I have a question about airbrushing in general and another on two different compressors I'm looking at. I'd appreciate any help you can provide fella's. Thanks!
1. When painting German camouflage on 1/35 & 1/48 scale kits, what is the best pressure to use from your compressor? I often hear of fellow modelers using a very low pressure, say 5 to 10 psi and thinning the paint around 70/30 for general camouflage patterns and getting close to the surface of the model. Any advice or opinions?
2. In a related question about the working pressures from the compressor, I'm looking at both the Iwata Silver Jet, which has a pressure range of 10-18 psi and the new Ninja Jet which has a pressure range of 5-18 psi. Does anyone own either of these compressors and can you tell me how you like them for modeling? And can the pressure ranges mentioned handle German camouflage? I'm on a budget of about $140. so I can't afford the Iwata Smart Jet which is what I want to buy eventually. Does anyone use pressures above the 18 psi I mentioned when modeling? I know that many folks on this site also praise the Campbell Hausfield compressor. Any thoughts? Thanks again!

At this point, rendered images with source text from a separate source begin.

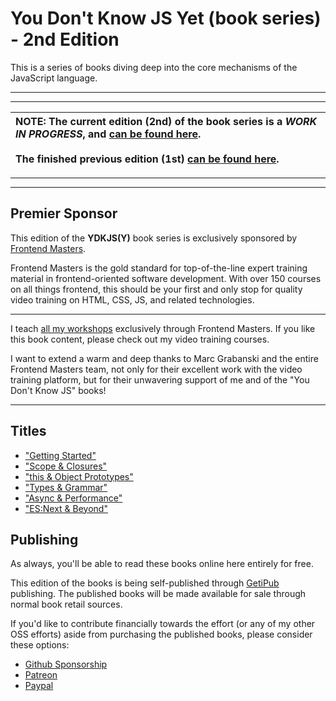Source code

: # You Don't Know JS Yet (book series) - 2nd Edition

This is a series of books diving deep into the core mechanisms of the JavaScript language.

----
----

| NOTE: The current edition (2nd) of the book series is a *WORK IN PROGRESS*, and [can be found here](https://github.com/getify/You-Dont-Know-JS/tree/2nd-ed).<br><br>The finished previous edition (1st) [can be found here](https://github.com/getify/You-Dont-Know-JS/tree/1st-ed). |
| :--- |

----
----

## Premier Sponsor

This edition of the **YDKJS(Y)** book series is exclusively sponsored by [Frontend Masters](https://frontendmasters.com).

Frontend Masters is the gold standard for top-of-the-line expert training material in frontend-oriented software development. With over 150 courses on all things frontend, this should be your first and only stop for quality video training on HTML, CSS, JS, and related technologies.

----

I teach [all my workshops](https://frontendmasters.com/kyle-simpson) exclusively through Frontend Masters. If you like this book content, please check out my video training courses.

I want to extend a warm and deep thanks to Marc Grabanski and the entire Frontend Masters team, not only for their excellent work with the video training platform, but for their unwavering support of me and of the "You Don't Know JS" books!

----

## Titles

* ["Getting Started"](https://github.com/getify/You-Dont-Know-JS/blob/2nd-ed/getting\%20started/README.md)
* ["Scope & Closures"](https://github.com/getify/You-Dont-Know-JS/blob/2nd-ed/scope\%20&\%20closures/README.md)
* ["this & Object Prototypes"](https://github.com/getify/You-Dont-Know-JS/blob/2nd-ed/this\%20&\%20object\%20prototypes/README.md)
* ["Types & Grammar"](https://github.com/getify/You-Dont-Know-JS/blob/2nd-ed/types\%20&\%20grammar/README.md)
* ["Async & Performance"](https://github.com/getify/You-Dont-Know-JS/blob/2nd-ed/async\%20&\%20performance/README.md)
* ["ES:Next & Beyond"](https://github.com/getify/You-Dont-Know-JS/blob/2nd-ed/esnext\%20&\%20beyond/README.md)

## Publishing

As always, you'll be able to read these books online here entirely for free.

This edition of the books is being self-published through [GetiPub](https://geti.pub) publishing. The published books will be made available for sale through normal book retail sources.

If you'd like to contribute financially towards the effort (or any of my other OSS efforts) aside from purchasing the published books, please consider these options:

* [Github Sponsorship](https://github.com/users/getify/sponsorship)
* [Patreon](https://www.patreon.com/getify)
* [Paypal](https://www.paypal.me/getify)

Well I have a no-name brand air-compressor from China and although it can only handle upto 8-16psi, I normally spray at 8psi with acrylics (like Tamiya) and 10-12psi with enamels/lacquer/Alclad. My golden rule is, because I cut my teeth on Humbrols, I mix all my paints to the consistancy of water. This is except Alclad as it doesn't need to be thinned at 12psi. I mix my paint to pretty close as I can get it and then regulate my airpressure slightly up or down to tweak it till it sprays right at a 5-6 inch distance when spraying with enamels/lacquer. I do drop the airpressure to suit when I do acrylic work as I go to a 1 inch distance or closer (when using the fine head on my airbrush).
The point is not to get the paint to atomise to soon or too late as it results in a mess. Only practice will help you with this. I taught my fiancé to spray with my Badger 150 (double action A/B) using lines of different thicknesses and within ½ hour she was spraying her 1:24 Mini. It's like riding a bike, the more you practice the sooner you get the hang of it.
Concerning your compressor, it must suit the spray pressures your airbrush can handle. No point in getting a 5-18psi compressor if your airbrush doesn't work under 10psi. The paint will coagulate on the nozzle and mess up the internals of the airbrush et cetera cetera. Get what you can afford, even if you change in 2 years time to something bigger and better atleast now you have some experience under the belt. I've been using my Badger for 4 years and have now identified it's limitations so now I'm ready to get something else. But the point is you don't know if you don't try, and you've already put yourself in a good position by asking!
I don't know of those two compressors but sounds like the Ninja Jet is better as it gives a wider range to work with. Does it come with a water trap and regulator?
Hope this has answered some questions!
The peanut gallery
Some 1:72 models painted with Tamiya acrylics (thinned with lacquer thinners) sprayed at 8psi at about ½-1 inch distance.